As in the earliest studies on relation between histone modifications and gene transcription, we assessed that most modifications are associated with activation of genes, that all acetylations except H3K14ac have this effect, and that the associations between gene activity and methylations are more variable than the associations between gene activity and acetylations [6, 4749]. The two most comprehensive previous analyses both relied on the whole genome histone modification data used in the present study [22, 26]. The first analysis was done by the group who produced the data [26]. A detailed comparison between effects of single modifications at the TSS assessed by us and by others at the 2 kb region surrounding the TSS revealed very similar results (compare Additional file 1: Figure S3 to Fig. 2c in reference [20]). In the earlier study, though not emphasized, H2BK5ac was in fact associated with increased gene activity more than any other single modification [26].

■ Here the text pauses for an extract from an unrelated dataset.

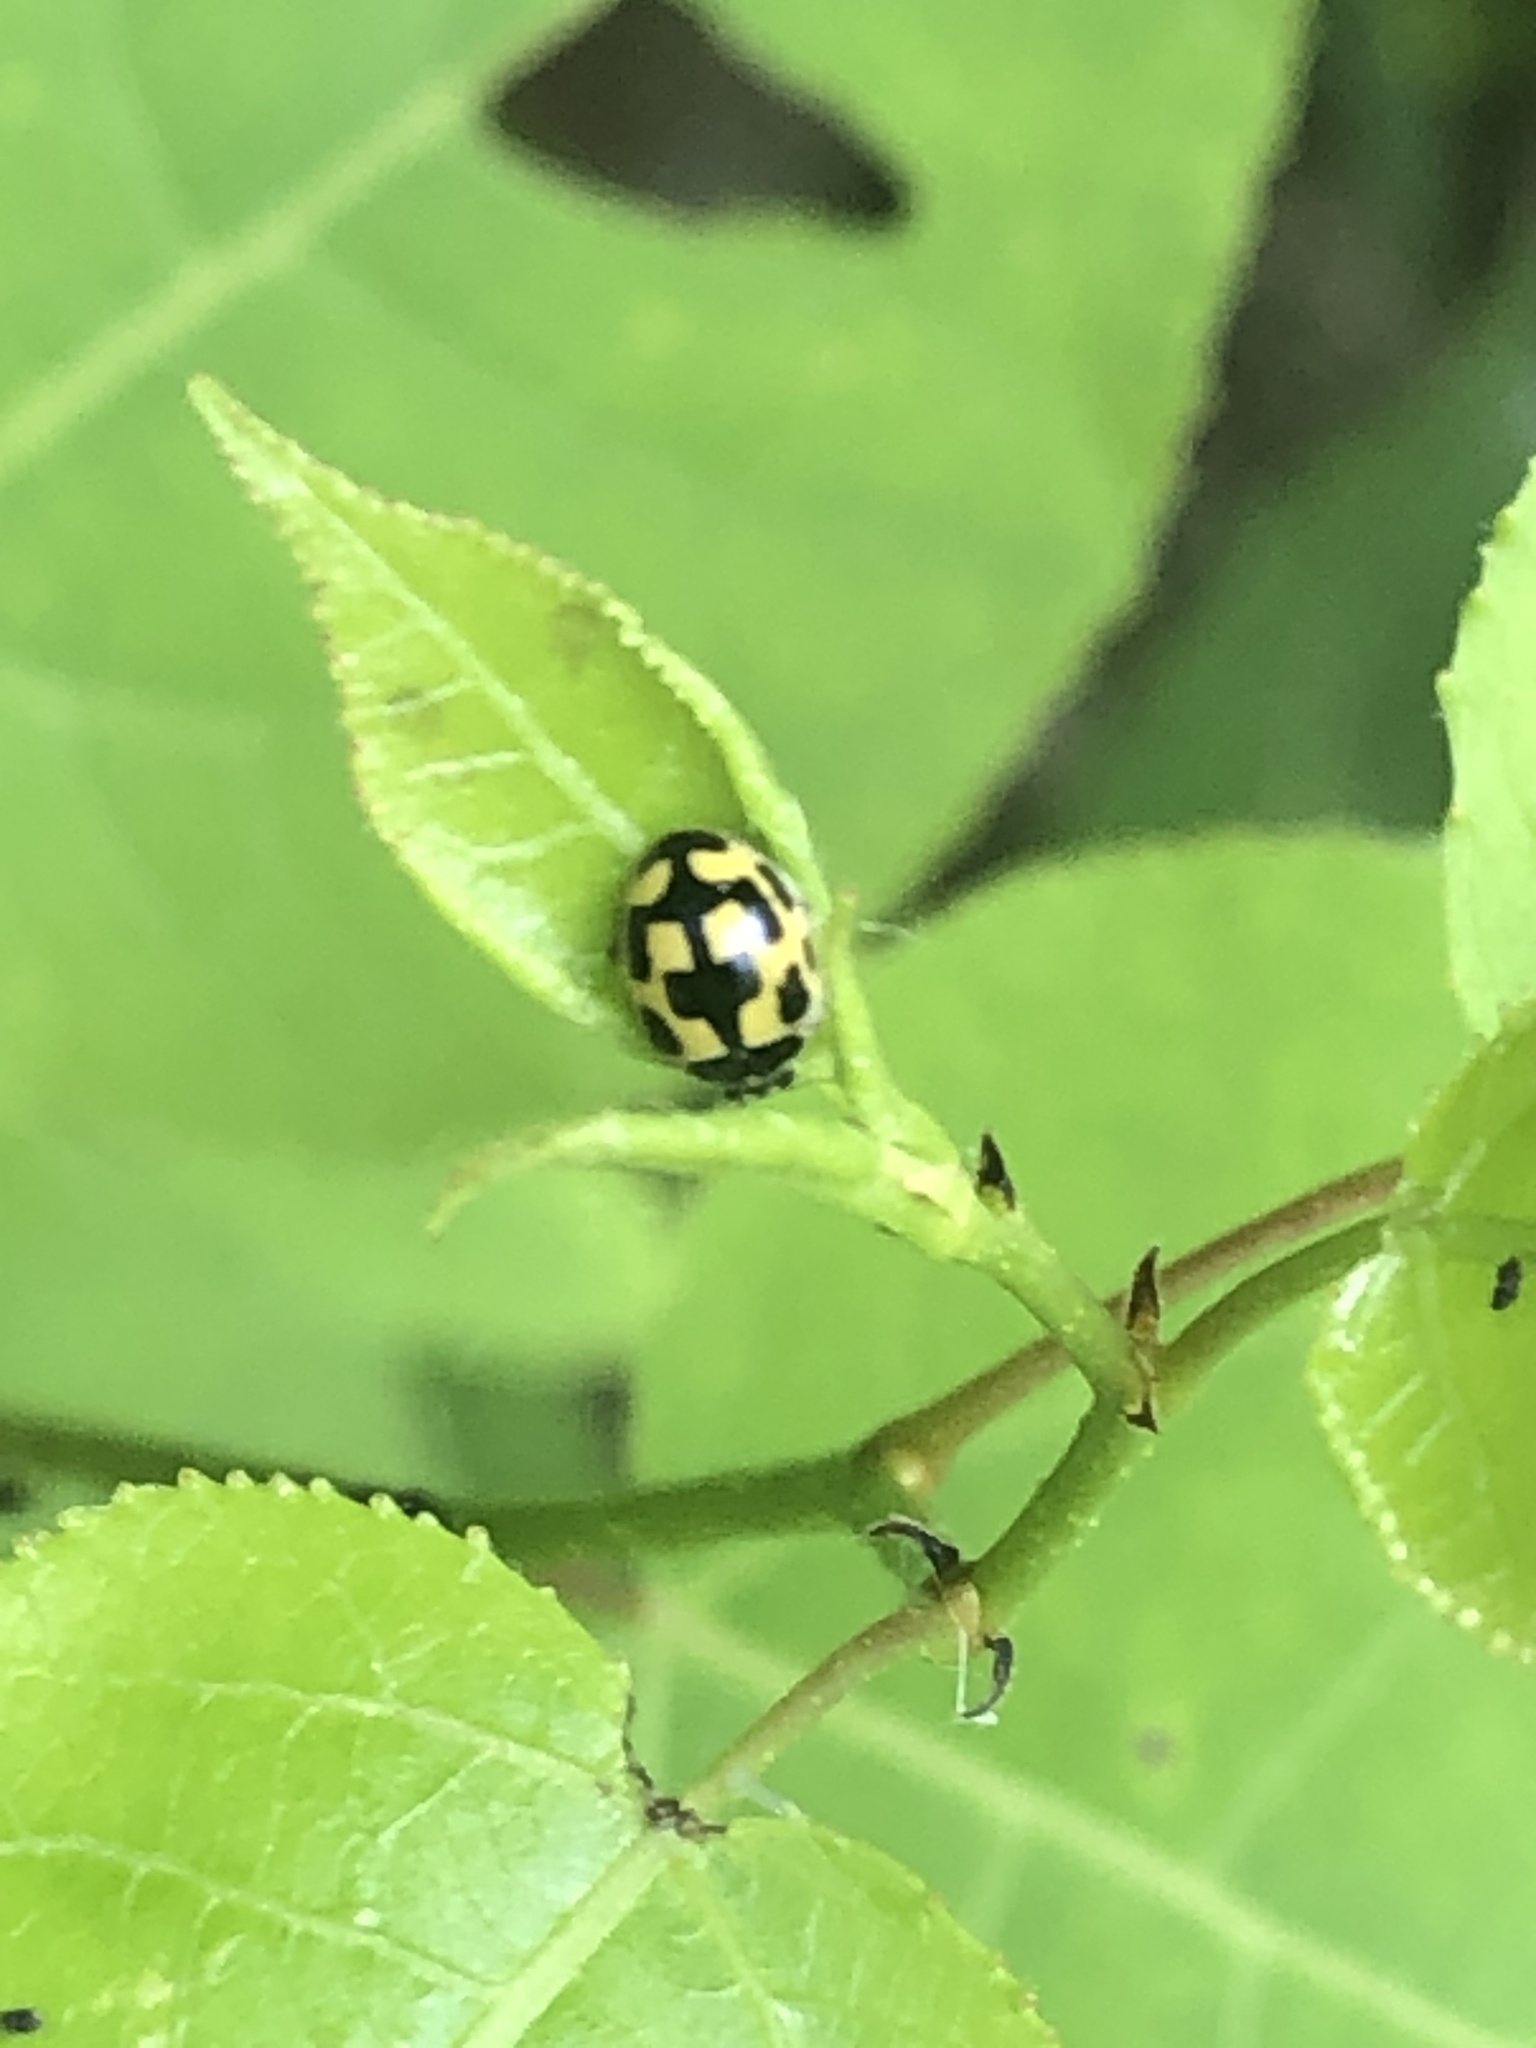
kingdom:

The objectives of the second study that used the histone modification data in CD4+ T cells were more similar to ours, in that in addition to single modifications, correlations between combinations of modifications and transcription activity were sought [22]. In that study, linear regression methods which allowed analysis of combinations of maximally three modifications were used. The authors identified H3K27ac as the most informative single modification, H3K27ac + H4K20me1 as the best modification pair, and H3K27ac + H3K4me1 + H4K20me1 as the best three modification combination. None of these modifications were included in the most informative five node CART tree we generated, although H4K20me1 was among the modifications the seven node CART tree (Fig. 4). The differences in results may be partly due to the fact that frequencies of modifications in a large 4001 bp region surrounding the TSS were analyzed in the earlier study, whereas our data are based on both nature of the modifications and specific gene regions. Our analysis included only two gene regions (TSS+1 and TSS+2, corresponding to 400 nucleotides) downstream of the TSS. The earlier approach could mask significant contributions of specific modifications at particular gene regions by an averaging effect. Notably, when the authors used combined data on the 142 most informative three modification combinations, H2BK5ac was identified as one of the four most important modifications [22].

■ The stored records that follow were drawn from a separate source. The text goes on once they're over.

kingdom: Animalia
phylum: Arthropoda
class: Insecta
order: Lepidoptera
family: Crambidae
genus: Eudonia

We surmise that results of the two earlier studies that used CD4+ T-cell data signal the significance of the H2BK5ac modification. One of the earlier studies emphasized that a small number of modifications can predict gene expression accurately [22]. Our results suggest that a single modification, H2BK5ac, at only a few positions is highly informative.

Conclusion

The most important finding with relation to gene transcription was the potential significance of the histone modification H2BK5ac at transcription start proximal sites. We showed that analysis of this single modification at only a few gene regions in CD4+ T-cells and three other cell lines has high power for prediction of gene transcription activity. The fact that assessment of only a single histone modification at only a few transcription proximal positions has high predictive power with respect to transcription is of practical importance.